It’s back from the dead – more photos from the Japan archives! Just when you thought I was finally done with my series of incessant ramblings and photo sneezes.
In all seriousness, there are still lots of great places I haven’t blogged yet, even in the shadow of the the amazing areas I saw in the previous posts on Kiso Valley. Up ahead are all the areas from Western Japan that we visited, starting with this short series from Nara.
Less than an hour from Kyoto, Nara was the capital of Japan during a brief period long before the glory days described in Shogun. Most of its remaining cultural icons are within or centered around the main park of modern-day Nara. Within that park are approximately 1200 wild deer that roam freely. The deer are extremely tame, and have evolved over hundreds of years of interactions with Japanese people to where they will even approach you and bow for food. They have existed in the park for so long that they are considered sacred, making it a serious crime to bring harm to one.
Jer and I got up early the next morning after getting to Jason’s apartment, and 4 relatively short and well-transitioned train rides later, we were in the heart of Nara. After hoofing it for about a mile through the relatively urban center of Nara, crowds of people easily indicated when we were nearing the park.
As an advance warning… a lot of these are taken with my or Jer’s point ‘n shoot. Why yes, I did bring my real camera that day, and yes, I took a few hundred photos that day, since you asked. For the first time in our history as photographers, my memory card went corrupt that night when I was trying to unload them to my passport drive. I was crushed, but at the same time so thankful that it happened on the first day that Jer was there and taking a lot of the same photos as myself. It never happened again, thankfully. After I got home, I was able to recover about 20% of them, so not all was lost in the end.
It wasn’t long before the first deer started showing themselves, hoping that you were kind enough to spend the 150 yen on a stack of toasted crackers on their behalf.
Can’t decide which wins in terms of the cute factor – the cute little Japanese girl with the flower in her hair, or the young deer cuddled up near the cute little Japanese girl with the flower in her hair.
Public breastfeeding, and not a single person was offended.
First stop was at naturally the biggest draw for Nara, the Todai-ji (lit. “Eastern Great Temple”) temple. The main hall consists of the largest wooden building in the world, housing the largest Buddha in Japan. Sounds like something worth seeing, indeed. This gate, or nandaimon, was no slouch itself. Back in the day, these gates were actually attached to perimeters around the entire complex, and also could have had multiple layers. No wonder calling something a “temple” is a compliment to how sturdily it’s built.
As I saw multiple times and have commented upon – super holy places equals super big and scary guardians. On the right is when the main hall of Todai-ji comes into view. Look, even if I published a full-res version of that photo, it wouldn’t even begin to depict the size of that structure. It’s huge, and it’s all one giant open room when you get inside of it. Big Buddha needs room to stretch his arms in there.
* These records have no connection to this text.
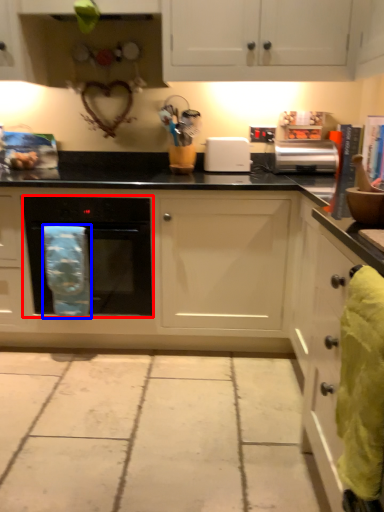
Question: Which point is further to the camera, home appliance (highlighted by a red box) or material (highlighted by a blue box)?

Choices:
 (A) home appliance
 (B) material

Answer: (A)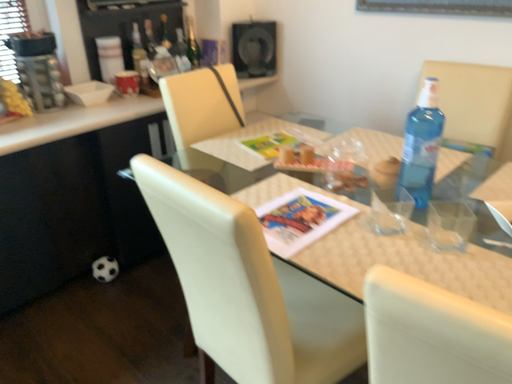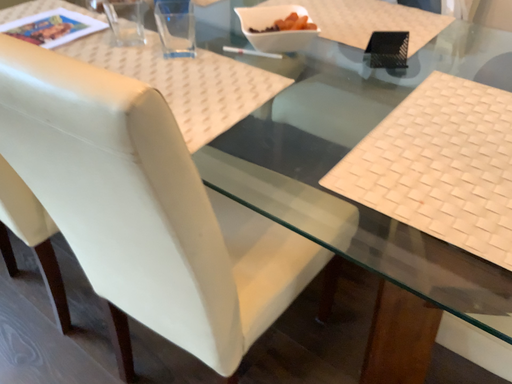
Question: Which way did the camera rotate in the video?

Choices:
 (A) rotated left
 (B) rotated right

Answer: (B)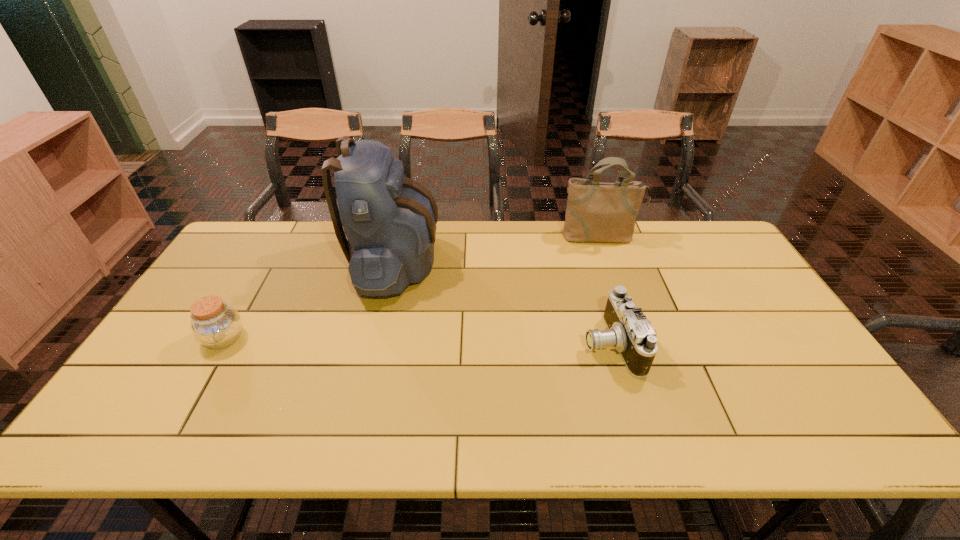
Image resolution: width=960 pixels, height=540 pixels. I want to click on the tallest object, so click(x=389, y=220).

This screenshot has width=960, height=540. I want to click on backpack, so [389, 220].

Where is `shoulder bag`? The height and width of the screenshot is (540, 960). shoulder bag is located at coordinates (596, 211).

You are a GUI agent. You are given a task and a screenshot of the screen. Output one action in this format:
    pyautogui.click(x=<x>, y=<y>)
    Task: Click on the leftmost object
    The width and height of the screenshot is (960, 540).
    Given the screenshot: What is the action you would take?
    pyautogui.click(x=215, y=324)

Locate an element on the screen. This screenshot has width=960, height=540. camera is located at coordinates (x=629, y=331).

Where is `vacant space situated at the front pocket of the backpack`? vacant space situated at the front pocket of the backpack is located at coordinates (558, 262).

The height and width of the screenshot is (540, 960). I want to click on blank space located on the front-facing side of the third shortest object, so (x=612, y=270).

Locate an element on the screen. vacant position located 0.100m on the back of the leftmost object is located at coordinates (248, 298).

Locate an element on the screen. This screenshot has width=960, height=540. free point located 0.220m at the lens of the camera is located at coordinates (499, 344).

Where is `vacant region located at the lens of the camera`? vacant region located at the lens of the camera is located at coordinates (476, 344).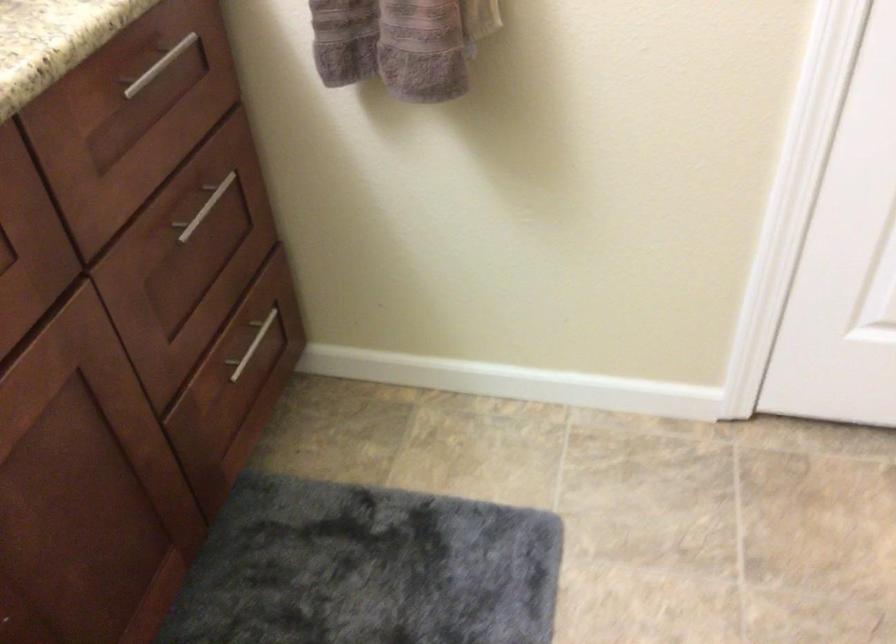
Same deal as what I mentioned before… wow, was that thing huge. The statue itself is 50′ tall, and each of those small statues behind it is probably bigger than a person. See this for a scale comparison. Something very interesting to me is that the hands of each Buddha statue each mean something significant. You wouldn’t think so, but the hand appearing to say “stop” is actually a welcoming gesture.
Afterwards, we headed down some of the numerous paths in the park towards the other end, sticking our heads into a few nooks while looking for the other main attraction, the Kasuga Grand shrine.
After the momiji Japanese maple trees, ginkgo trees were a very close second as far as my favorite fall colors. The maples had the deep reds and oranges and perfect leaf shapes, but there was nothing quite like a solid wall of yellow leaves covering the ground while plenty were still in the trees.
Reproduction of a typical thatched-roof house.
Something I was really looking forward to seeing, and was definitely not disappointed to see – stone lanterns. No two were exactly alike, yet in groups they somehow where the image of uniformity.
Finally reaching the Kasuga Grand shrine, a major Shinto ground. Starting to see some recurrent themes at the shrines… lots of red, lanterns, nature landscapes, and prayer slips.
A literal sea of lanterns. Each one was uniquely donated to the shrine over a long period of time.
The sea of lanterns went clear past the torii that you can see at the end of this walkway. There was the occasional pleasant surprise of a deer or two hanging out between the lanterns, content to sit and people-watch.
On the way back to the station towards the end of the day, we stopped by the third of the three largest areas in Nara park, the Kofuku-ji temple. The grand hall was still under renovations that still have not been completed today, but it was very quiet and still worth the stop. As a bonus, I got to see a massive 5-storied pagoda.
And this gnarly (har!) tree.
Literally across the street from Kofuku-ji, we were instantly transported back to typical urban Japan. The reputation for the sudden start and stop of historic and preserved places within the urban jungles is indeed no exaggeration.
Wouldn’t be a complete post without at least one photo of a sign to make you cock your head, Corgi-style.
Yup. Next door to a place hundreds of years old.